A cut in the company tax rate could see Australians worse off by an estimated $1600 each, according to economic modelling released at the Melbourne Economic Forum today.
The modelling, undertaken by Victoria University’s Centre of Policy Studies, reveals that the cost to government revenue from a company tax rate cut outweighs benefits that could eventually flow from increased foreign investment and higher wages.
“The cost to revenue from a company tax rate cut would add to pressure on government to reduce spending in areas such as health and education and income support, or to raise personal taxes,” Dr Janine Dixon, a Senior Research Fellow at the Centre of Policy Studies, who will present the modelling results said.
Dr Dixon, who undertook modelling for last year’s National Reform Summit, said a company tax rate cut amounted to a transfer of government revenue to foreign investors – but that those investors were expected to invest more in Australia, making workers more productive and driving up wages.
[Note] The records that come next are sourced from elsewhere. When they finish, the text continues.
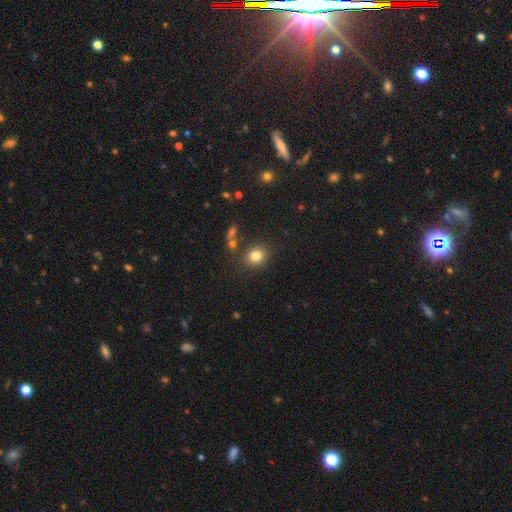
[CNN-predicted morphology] Q: Smooth or featured?
A: smooth (80%); runner-up: star or artifact (12%)
Q: How rounded?
A: round (72%); runner-up: in between (27%)
Q: Merging?
A: none (80%); runner-up: minor disturbance (10%)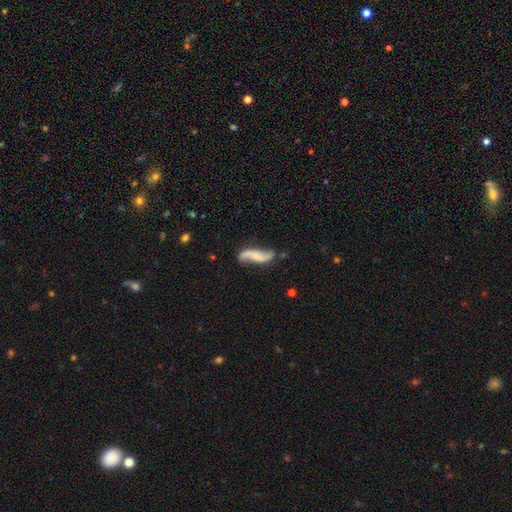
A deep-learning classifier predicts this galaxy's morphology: Smooth or featured: featured or disk — 76% (smooth — 18%)
Edge-on disk: no — 91% (yes — 9%)
Bar: no — 53% (weak — 30%)
Spiral arms: yes — 93% (no — 7%)
Spiral winding: loose — 89% (medium — 8%)
Spiral arm count: 2 — 92% (1 — 3%)
Bulge size: none — 47% (small — 33%)
Merging: none — 69% (minor disturbance — 19%)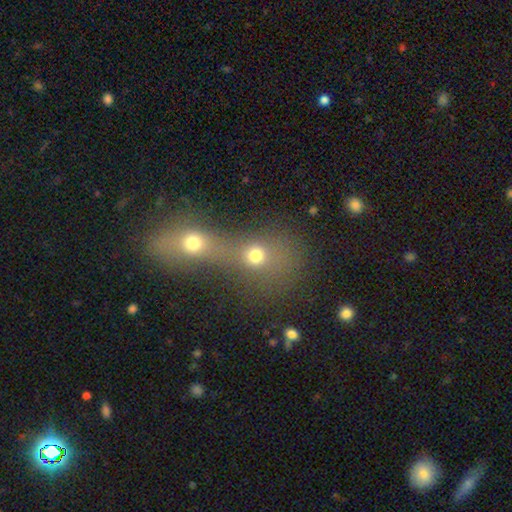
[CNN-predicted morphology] smooth-or-featured: smooth: 69% | star or artifact: 18% | featured or disk: 13%
  how-rounded: round: 67% | in between: 30% | cigar-shaped: 3%
  merging: merger: 69% | none: 21% | major disturbance: 5% | minor disturbance: 5%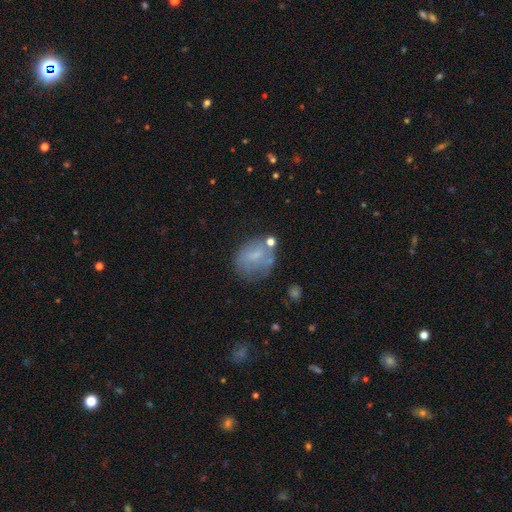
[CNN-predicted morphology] This is possibly a smooth galaxy (58%). How rounded: possibly round (55%). Merging: possibly none (53%).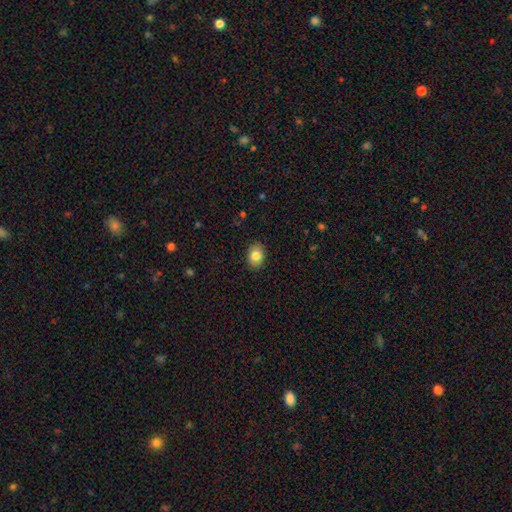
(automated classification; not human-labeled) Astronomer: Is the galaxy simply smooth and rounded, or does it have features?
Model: smooth — 83%.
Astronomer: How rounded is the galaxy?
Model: in between — 67%.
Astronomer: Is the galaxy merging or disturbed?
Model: none — 89%.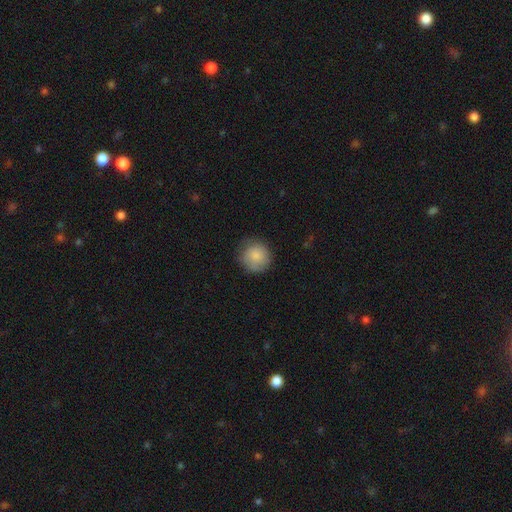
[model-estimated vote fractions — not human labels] Overall: smooth (84%). How rounded: round (92%). Merging: none (73%).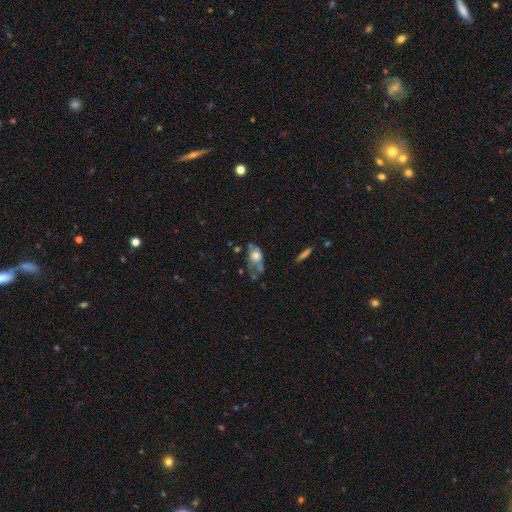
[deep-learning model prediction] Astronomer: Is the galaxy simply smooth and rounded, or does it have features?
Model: smooth — 51% (runner-up: featured or disk, 39%).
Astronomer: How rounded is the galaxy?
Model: in between — 71%.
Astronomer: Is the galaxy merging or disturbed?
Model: none — 28%, tied with major disturbance at 28%.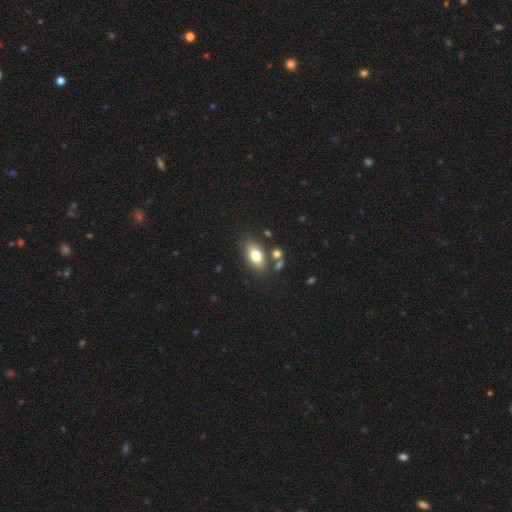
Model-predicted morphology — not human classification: Smooth or featured?
  - smooth: 75% *
  - featured or disk: 16%
  - star or artifact: 9%
How rounded?
  - in between: 86% *
  - round: 8%
  - cigar-shaped: 5%
Merging?
  - none: 74% *
  - minor disturbance: 12%
  - merger: 10%
  - major disturbance: 4%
Any new investment, however, would take time and a large share of future company profits would accrue to the same foreign investors.
“Our modelling results for the impact on national production, as measured by GDP, are similar to Treasury’s, but this is not a suitable measure of national benefit,” she said.
“The right indicator of national benefit is the impact of a company tax rate cut on national income and that’s clearly negative.”
Presentations on tax reform from leading economists Professors John Freebairn, Ross Garnaut, and Beth Webster and John Daley from the Grattan Institute were also on the agenda.
The Melbourne Economic Forum is a joint collaboration between Victoria University and the University of Melbourne. It is run in association with the Australian Financial Review.